Research on signalling protein sheds new light on disease processes

Peter Mace, of the University of Otago biochemistry department, with an X-ray generating machine. Photo by Peter McIntosh.
Peter Mace, of the University of Otago biochemistry department, with an X-ray generating machine. Photo by Peter McIntosh.
University of Otago researchers have made a ''significant step'' forward in understanding a key factor in Parkinson's disease, gastric cancer and melanoma.

Peter Mace, of the Otago biochemistry department, led the research, working with Australian scientists. The study's first two authors are Johannes Weijman and Dr Abhishek Kumar, of the department.

Dr Mace is ''very excited'' about the outcome of this ''fundamental biochemistry of cells'', which sheds new light on several disease processes.

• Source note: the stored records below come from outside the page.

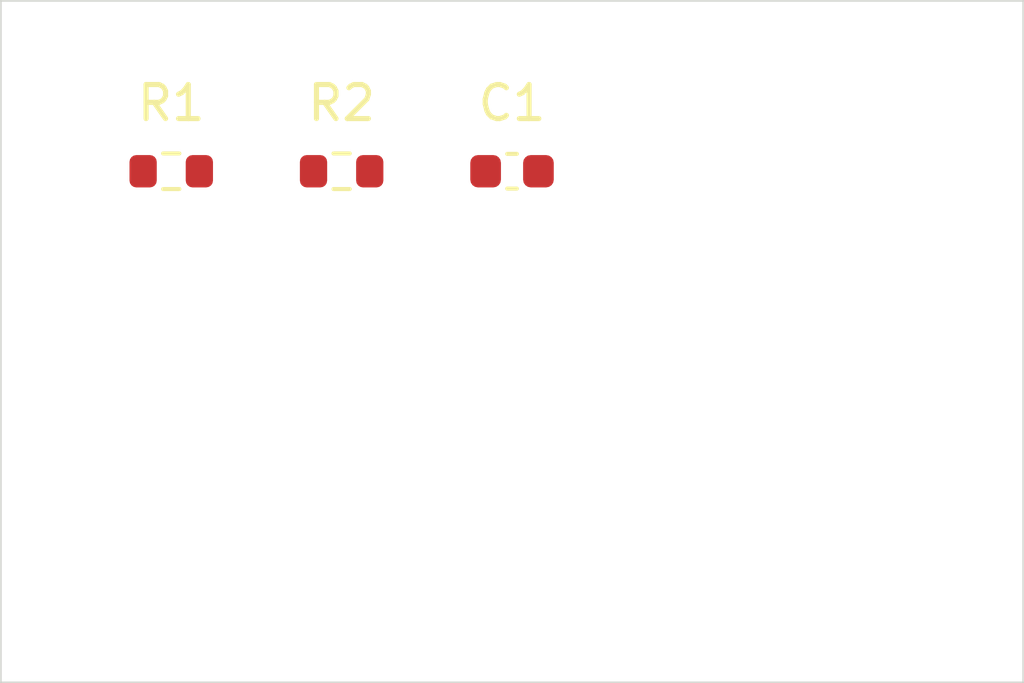
<source format=kicad_pcb>
(kicad_pcb (version 20241229) (generator "pcbnew") (generator_version "9.0")
  (general
  (thickness 1.6)
  (legacy_teardrops no))
  (paper "A4")
  (layers (0 "F.Cu" signal) (2 "B.Cu" signal) (9 "F.Adhes" user "F.Adhesive") (11 "B.Adhes" user "B.Adhesive") (13 "F.Paste" user) (15 "B.Paste" user) (5 "F.SilkS" user "F.Silkscreen") (7 "B.SilkS" user "B.Silkscreen") (1 "F.Mask" user) (3 "B.Mask" user) (17 "Dwgs.User" user "User.Drawings") (19 "Cmts.User" user "User.Comments") (21 "Eco1.User" user "User.Eco1") (23 "Eco2.User" user "User.Eco2") (25 "Edge.Cuts" user) (27 "Margin" user) (31 "F.CrtYd" user "F.Courtyard") (29 "B.CrtYd" user "B.Courtyard") (35 "F.Fab" user) (33 "B.Fab" user))
  (setup
  (pad_to_mask_clearance 0)
  (allow_soldermask_bridges_in_footprints no)
  (tenting front back)
  (pcbplotparams
    (layerselection "0x00000000_00000000_55555555_5755f5df")
    (plot_on_all_layers_selection "0x00000000_00000000_00000000_00000000")
    (disableapertmacros no)
    (usegerberextensions no)
    (usegerberattributes yes)
    (usegerberadvancedattributes yes)
    (creategerberjobfile yes)
    (dashed_line_dash_ratio 12.0)
    (dashed_line_gap_ratio 3.0)
    (svgprecision 4)
    (plotframeref no)
    (mode 1)
    (useauxorigin no)
    (hpglpennumber 1)
    (hpglpenspeed 20)
    (hpglpendiameter 15.0)
    (pdf_front_fp_property_popups yes)
    (pdf_back_fp_property_popups yes)
    (pdf_metadata yes)
    (pdf_single_document no)
    (dxfpolygonmode yes)
    (dxfimperialunits yes)
    (dxfusepcbnewfont yes)
    (psnegative no)
    (psa4output no)
    (plot_black_and_white yes)
    (plotinvisibletext no)
    (sketchpadsonfab no)
    (plotpadnumbers no)
    (hidednponfab no)
    (sketchdnponfab yes)
    (crossoutdnponfab yes)
    (subtractmaskfromsilk no)
    (outputformat 1)
    (mirror no)
    (drillshape 1)
    (scaleselection 1)
    (outputdirectory "")))
  (net 0 "")
  (net 1 "DATA")
  (net 2 "VCC")
  (net 3 "CLK")
  (net 4 "GND")
  (footprint "Resistor_SMD:R_0603_1608Metric" (layer "F.Cu") (at 5.0 5.0))
  (footprint "Resistor_SMD:R_0603_1608Metric" (layer "F.Cu") (at 10.0 5.0))
  (footprint "Capacitor_SMD:C_0603_1608Metric" (layer "F.Cu") (at 15.0 5.0))
  (gr_rect
  (start 0 0)
  (end 30.0 20.0)
  (stroke (width 0.05) (type default))
  (fill no)
  (layer "Edge.Cuts")
  (uuid "2d81cec1-9f45-4978-af57-839b517487e2"))
  (embedded_fonts no)
)
</source>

The Otago-led study of a protein called apoptosis signal-regulating kinase 1 (ASK1) has just been published in PNAS.

Apoptosis is programmed cell death, which protects the rest of the body if damage to an individual cell is too great.

ASK1 and other kinases act as signalling proteins that control many aspects of cellular behaviour. Kinases put tags on to other proteins that can turn them on or off, which in turn can make a cell respond in many ways, including by dividing, dying or moving.

ASK1 also helps control how a cell responds to damage, including by pushing it towards apoptosis.

The research team determined ASK1's previously ''very little known'' molecular structure through using the Melbourne-based Australian synchrotron.

Researchers had learned a lot more about how the protein was turned on and off, which was ''important'', because in diseases such as Parkinson's, stomach cancer and melanoma there could be either ''too much of, or too little ASK1 activity''.

Kinases were ''excellent targets'' for developing new drugs because they had a ''pocket'' in their structure that such compounds could bind to.

But to develop better drugs, far more knowledge was needed, he said.